Calculate $b/a$ in a calculator that only adds, subtracts and multiplies.
This problem is in the textbook for my numerical methods class. Obviously you can calculate it by
$$ \frac{1}{a} + \frac{1}{a} +\frac{1}{a} + ... \frac{1}{a} + = \frac{b}{a} $$
So the difficulty is in calculating $1/a$ without division. I would put my work here except I didn't have any idea on how to solve the problem.
On
Do you know how long division by hand works? Subtract the largest multiple of $a$ from $b$.

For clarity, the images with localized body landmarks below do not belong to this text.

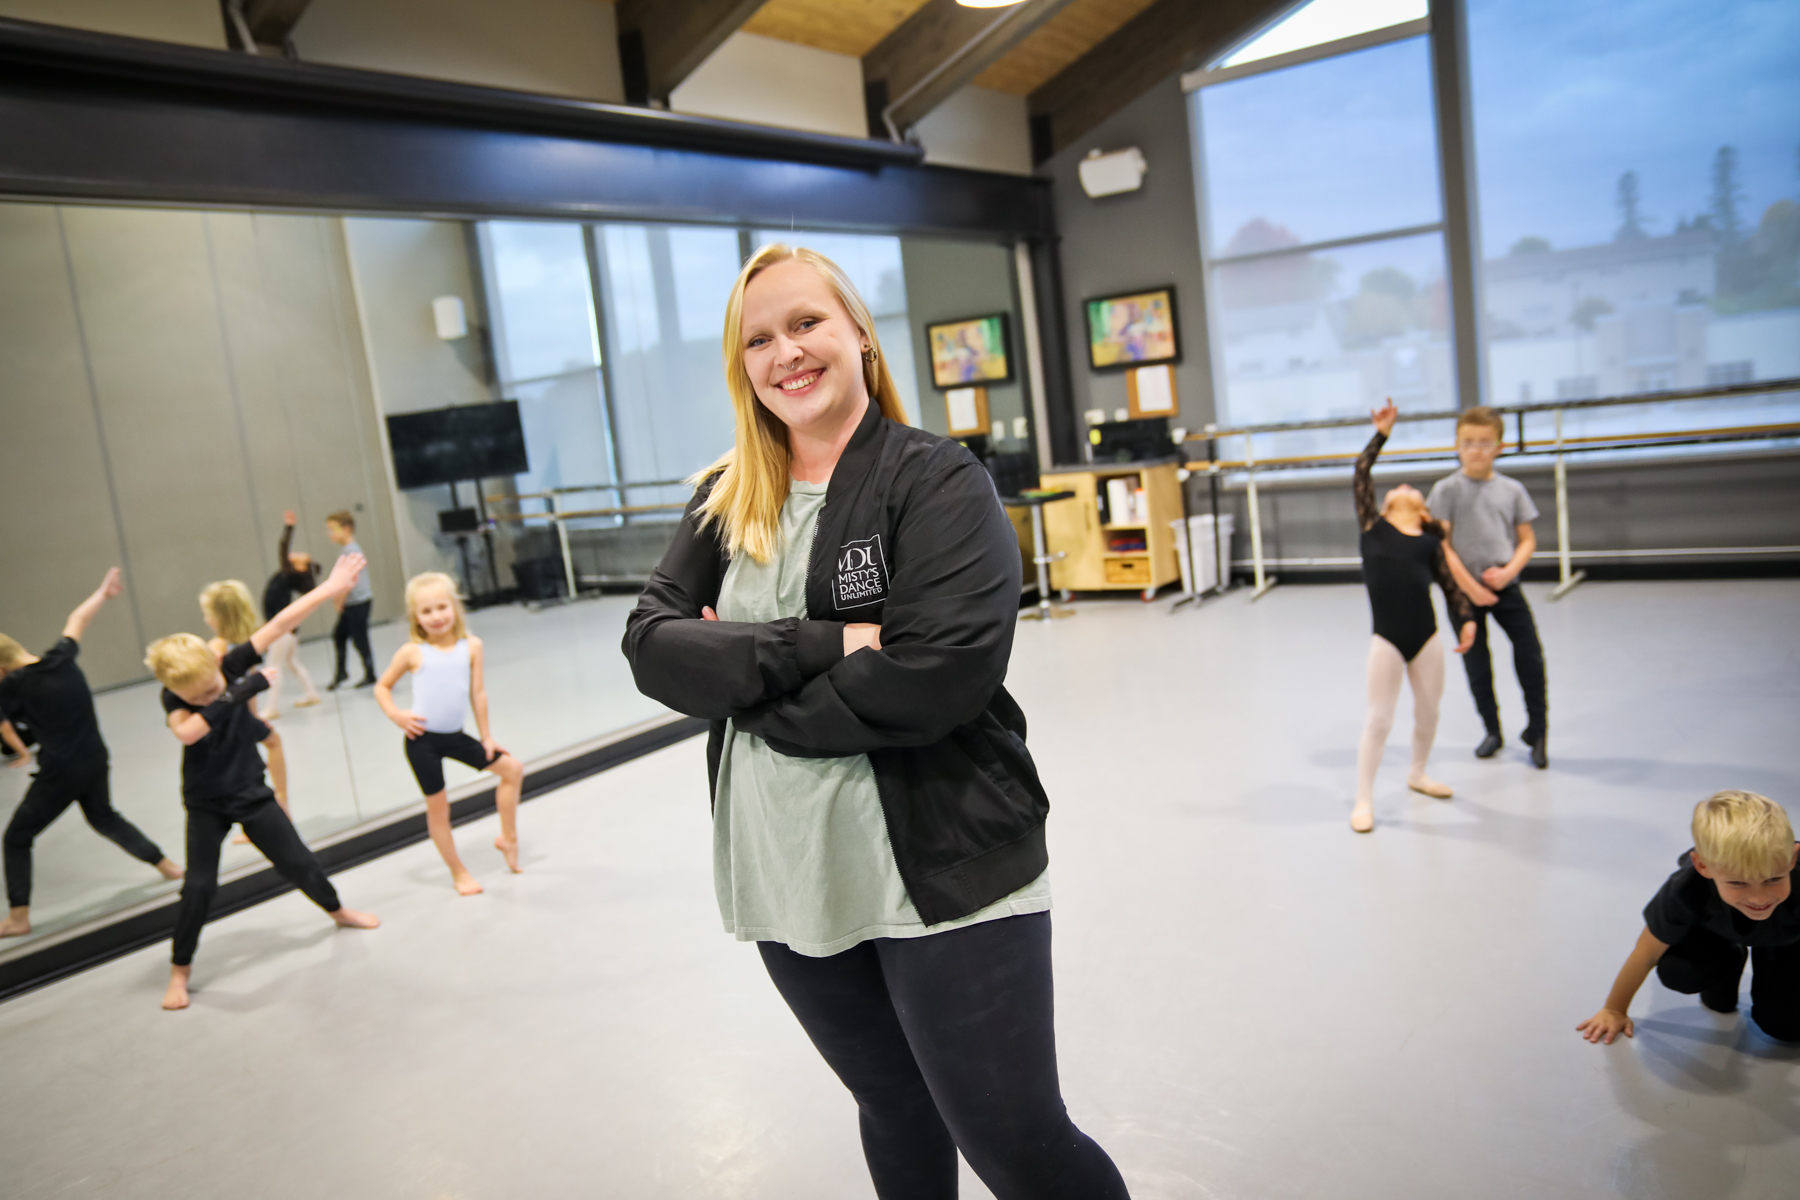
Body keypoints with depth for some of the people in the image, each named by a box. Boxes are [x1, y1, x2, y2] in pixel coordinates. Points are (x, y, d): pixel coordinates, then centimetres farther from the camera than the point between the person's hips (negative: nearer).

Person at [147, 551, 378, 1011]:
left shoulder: (232, 665, -17)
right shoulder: (173, 698, -19)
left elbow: (282, 622, -22)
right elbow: (187, 732, -41)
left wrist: (329, 587, -25)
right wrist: (238, 694, -43)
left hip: (251, 791, 2)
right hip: (205, 802, -2)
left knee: (296, 861, 11)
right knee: (199, 886, -5)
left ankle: (339, 912, 36)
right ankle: (179, 972, 13)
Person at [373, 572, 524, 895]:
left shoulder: (471, 646, -4)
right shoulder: (412, 652, -10)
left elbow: (477, 693, 1)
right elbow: (382, 687, 3)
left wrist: (486, 735, 5)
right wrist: (395, 714, -14)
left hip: (455, 736, 3)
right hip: (423, 740, -3)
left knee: (512, 768, 3)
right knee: (438, 807, 5)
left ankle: (508, 838, 22)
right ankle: (458, 873, 21)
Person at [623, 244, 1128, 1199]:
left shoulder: (936, 481, -11)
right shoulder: (724, 502, 6)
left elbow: (936, 675, -24)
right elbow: (651, 645, -7)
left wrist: (745, 686, -14)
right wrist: (822, 644, -21)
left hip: (944, 878, -5)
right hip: (787, 880, 5)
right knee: (897, 1116, 26)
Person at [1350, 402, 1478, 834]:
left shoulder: (1429, 541, 8)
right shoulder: (1373, 527, 4)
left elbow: (1451, 587, 6)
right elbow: (1362, 474, -1)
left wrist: (1466, 620, -8)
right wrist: (1382, 432, 0)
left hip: (1426, 637, 3)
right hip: (1386, 639, -3)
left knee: (1428, 713, 15)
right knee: (1379, 720, 1)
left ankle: (1417, 774, 41)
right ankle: (1364, 800, 11)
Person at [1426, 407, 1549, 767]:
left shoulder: (1512, 490, 2)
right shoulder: (1447, 489, -6)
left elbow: (1527, 540, 6)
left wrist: (1507, 571, -12)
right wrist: (1470, 588, -13)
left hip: (1505, 587, 2)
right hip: (1464, 590, -2)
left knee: (1530, 654, -2)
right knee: (1476, 664, 8)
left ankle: (1537, 730, 18)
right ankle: (1492, 731, 27)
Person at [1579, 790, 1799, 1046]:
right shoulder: (1687, 890, -41)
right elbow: (1646, 954, -24)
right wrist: (1614, 1011, -12)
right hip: (1713, 927, 0)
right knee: (1676, 972, -25)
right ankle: (1727, 963, 9)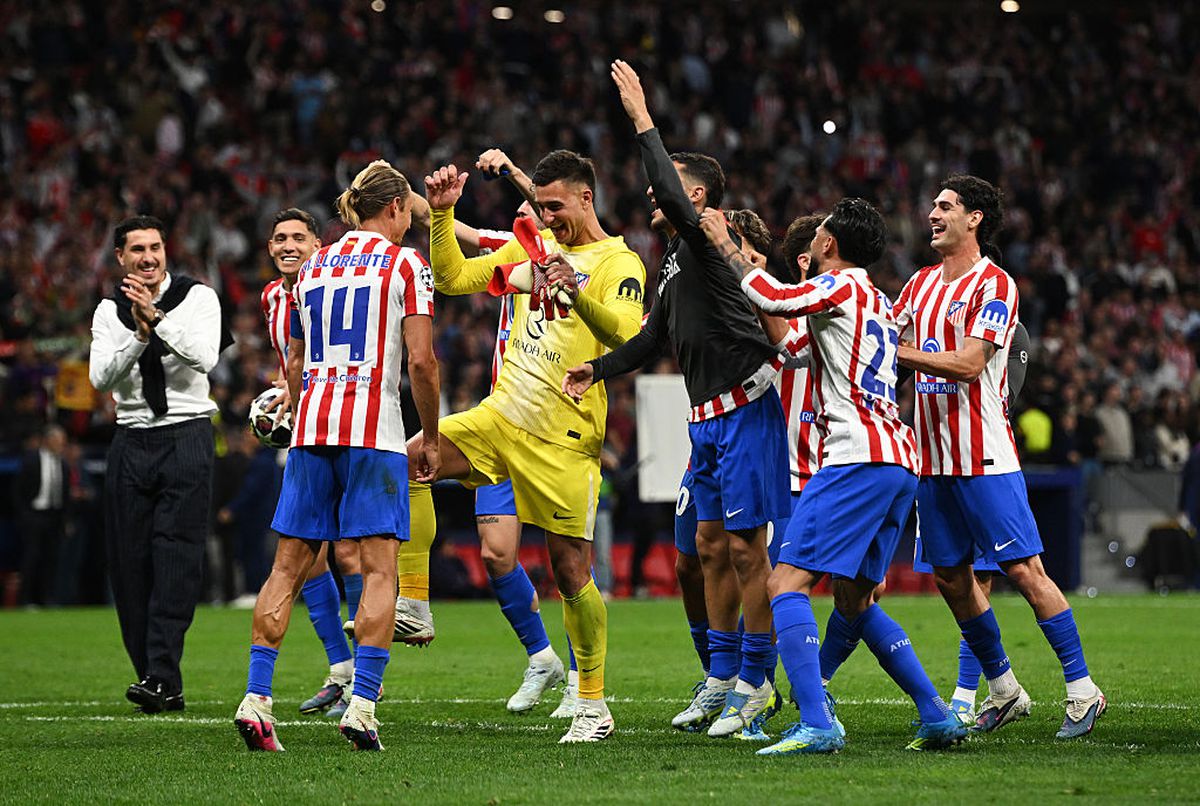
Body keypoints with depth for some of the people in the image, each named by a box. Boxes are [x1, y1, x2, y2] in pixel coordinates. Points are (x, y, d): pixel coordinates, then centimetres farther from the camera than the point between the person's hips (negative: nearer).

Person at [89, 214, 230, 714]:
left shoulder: (197, 298, 1)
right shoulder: (110, 312, 9)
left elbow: (205, 356, -14)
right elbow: (101, 378, -4)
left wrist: (158, 317, -20)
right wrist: (139, 335, -17)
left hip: (186, 435, -4)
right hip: (132, 442, 4)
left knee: (177, 559, -13)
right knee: (130, 563, -1)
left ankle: (161, 676, -18)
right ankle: (163, 688, 4)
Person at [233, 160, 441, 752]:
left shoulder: (314, 266, 16)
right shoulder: (405, 264, 0)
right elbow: (421, 361, -8)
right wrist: (429, 437, 2)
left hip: (311, 427, 5)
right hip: (374, 428, -5)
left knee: (289, 565, 6)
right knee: (380, 568, -4)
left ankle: (255, 697, -2)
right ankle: (361, 706, -14)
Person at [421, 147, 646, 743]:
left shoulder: (619, 263, -7)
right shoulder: (535, 247, 13)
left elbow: (624, 334, -26)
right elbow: (453, 278, 13)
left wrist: (578, 293, -43)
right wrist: (442, 215, -1)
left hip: (563, 439, -6)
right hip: (501, 415, 6)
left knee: (571, 571, -3)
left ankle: (593, 704, 8)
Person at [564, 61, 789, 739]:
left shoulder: (705, 240, -11)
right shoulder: (676, 262, 18)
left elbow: (673, 196, -30)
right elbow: (656, 337, 25)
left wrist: (643, 121, -25)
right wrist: (600, 368, 12)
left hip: (745, 408, -10)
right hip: (709, 417, 10)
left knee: (746, 547, -6)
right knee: (713, 544, 12)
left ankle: (755, 682, -1)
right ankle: (722, 679, 19)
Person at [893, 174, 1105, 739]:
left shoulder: (994, 284, -9)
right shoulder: (921, 284, 15)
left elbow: (968, 364, -18)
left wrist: (899, 353, -19)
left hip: (984, 458, -7)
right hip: (932, 455, 7)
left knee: (1024, 570, -9)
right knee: (950, 577, 8)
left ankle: (1082, 690, -4)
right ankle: (1004, 692, 20)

That will be the quotient (value before the decimal point). Let the difference (reminder) be $d$. Then put a decimal point and consider $10 \cdot d$. Repeat the procedure to as many decimal values needed or until you get a repeated $d$.
Eg: Consider $\frac{25}{7}$
$$25 = \underline3\cdot 7 + 4 \tag{3.}$$ $$\color{red}{3}\cdot 10 = 30 = \underline4\cdot 7 + 2 \tag{3.4}$$ $$2 \cdot 10 = 20 = \underline2\cdot 7 + 6 \tag{3.42}$$ $$6 \cdot 10 = 60 = \underline8\cdot 7 + 4 \tag{3.428}$$ $$4 \cdot 10 = 40 = \underline5\cdot 7 + 5 \tag{3.4285}$$ $$5 \cdot 10 = 50 = \underline7\cdot 7 + 1 \tag{3.42857}$$ $$1 \cdot 10 = 10 = \underline1\cdot 7 + \color{red}{3} \tag{3.428571}$$
The last reminder $3$ is a repeated one and the repetition starts at the decimal starting with $4$, so the value is $3.\overline{428571}$
The reciprocal value $b^{-1}$ can be computed by applying Newton's method to the non-linear equation $f(x) = 0$ where $$f(x) = x^{-1} - b.$$ We have $$x_{n+1} = x_n - \frac{x_n^{-1}-b}{-x_n^{-2}} = x_n + x_n(1-bx_n).$$ We see that no divisions are required to compute $x_{n+1}$ in terms of $x_n$. Moreover, this expression is of the type $$\text{new approximation} = \text{old approximation} + \text{small correction}.$$ In particular, it is irrelevant if the correction suffers from subtractive cancellation. It remains to choose $x_0$. The relative error is given by $$r_n = \frac{b^{-1} - x_n}{b^{-1}} = 1 - bx_n.$$ We have $$1-bx_{n+1} = 1 - b (x_n + x_n(1-bx_n)) = 1 -bx_n - bx_n(1-bx_n) = (1 - bx_n)^2$$ or equivalently $$ r_{n+1} = r_n^2.$$ Convergence is assured provided we choose $x_0$ such that $|r_0|^2 < 1$. This is quite difficult in general, but if $b > 0$ is given in base 2, say, $$ b = f \times 2^m, \quad x \in [1,2), \quad m \in \mathbb{Z},$$ then $$b^{-1} = f^{-1} \times 2^{-m}.$$ We conclude that it suffices to consider the case where $b \in [1,2)$. In this case $$b^{-1} \in \left(\frac{1}{2},1\right].$$ The constant initial guess $x_0 = \frac{3}{4}$ has an error which is bounded by $\frac{1}{4}$ and a relative error which is bounded by $\frac{1}{2}$. It is possible to construct a better value for $x_0$ using the best uniform approximation of $x \rightarrow x^{-1}$ on the interval $[1,2]$.